++++ Extracted entries ++++

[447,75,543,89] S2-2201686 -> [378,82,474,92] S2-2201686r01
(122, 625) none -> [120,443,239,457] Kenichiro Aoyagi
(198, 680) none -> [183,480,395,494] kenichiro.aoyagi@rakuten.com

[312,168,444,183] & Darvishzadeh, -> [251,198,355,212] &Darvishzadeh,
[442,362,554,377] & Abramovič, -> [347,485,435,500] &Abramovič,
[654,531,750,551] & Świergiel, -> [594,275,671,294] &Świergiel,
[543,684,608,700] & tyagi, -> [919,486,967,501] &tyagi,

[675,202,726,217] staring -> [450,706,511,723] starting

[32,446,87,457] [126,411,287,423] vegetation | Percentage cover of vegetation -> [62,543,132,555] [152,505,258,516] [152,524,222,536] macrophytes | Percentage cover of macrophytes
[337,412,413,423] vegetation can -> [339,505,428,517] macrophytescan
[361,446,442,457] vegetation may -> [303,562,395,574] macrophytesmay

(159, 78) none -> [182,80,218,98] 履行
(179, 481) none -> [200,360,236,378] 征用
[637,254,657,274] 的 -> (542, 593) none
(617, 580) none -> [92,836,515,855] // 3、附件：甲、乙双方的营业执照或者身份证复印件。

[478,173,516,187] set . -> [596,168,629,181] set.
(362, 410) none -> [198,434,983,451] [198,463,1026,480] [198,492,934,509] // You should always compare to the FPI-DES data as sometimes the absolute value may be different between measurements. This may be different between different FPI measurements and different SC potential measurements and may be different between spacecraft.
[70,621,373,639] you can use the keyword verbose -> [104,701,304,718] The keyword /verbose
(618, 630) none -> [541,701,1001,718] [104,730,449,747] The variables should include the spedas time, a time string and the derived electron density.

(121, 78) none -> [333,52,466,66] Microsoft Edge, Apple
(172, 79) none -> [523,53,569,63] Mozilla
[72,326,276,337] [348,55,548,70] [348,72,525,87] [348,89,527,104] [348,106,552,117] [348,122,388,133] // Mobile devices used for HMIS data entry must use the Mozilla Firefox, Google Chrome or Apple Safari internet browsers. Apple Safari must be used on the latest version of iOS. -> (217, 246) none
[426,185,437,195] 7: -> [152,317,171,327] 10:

++++

** Exercise **
Look above for the line holding "[337,412,413,423] vegetation can" and the line holding "[70,621,373,639] you can". Retype both, and every line between them, word for word and nothing else.

** Expected answer **
[337,412,413,423] vegetation can -> [339,505,428,517] macrophytescan
[361,446,442,457] vegetation may -> [303,562,395,574] macrophytesmay

(159, 78) none -> [182,80,218,98] 履行
(179, 481) none -> [200,360,236,378] 征用
[637,254,657,274] 的 -> (542, 593) none
(617, 580) none -> [92,836,515,855] // 3、附件：甲、乙双方的营业执照或者身份证复印件。

[478,173,516,187] set . -> [596,168,629,181] set.
(362, 410) none -> [198,434,983,451] [198,463,1026,480] [198,492,934,509] // You should always compare to the FPI-DES data as sometimes the absolute value may be different between measurements. This may be different between different FPI measurements and different SC potential measurements and may be different between spacecraft.
[70,621,373,639] you can use the keyword verbose -> [104,701,304,718] The keyword /verbose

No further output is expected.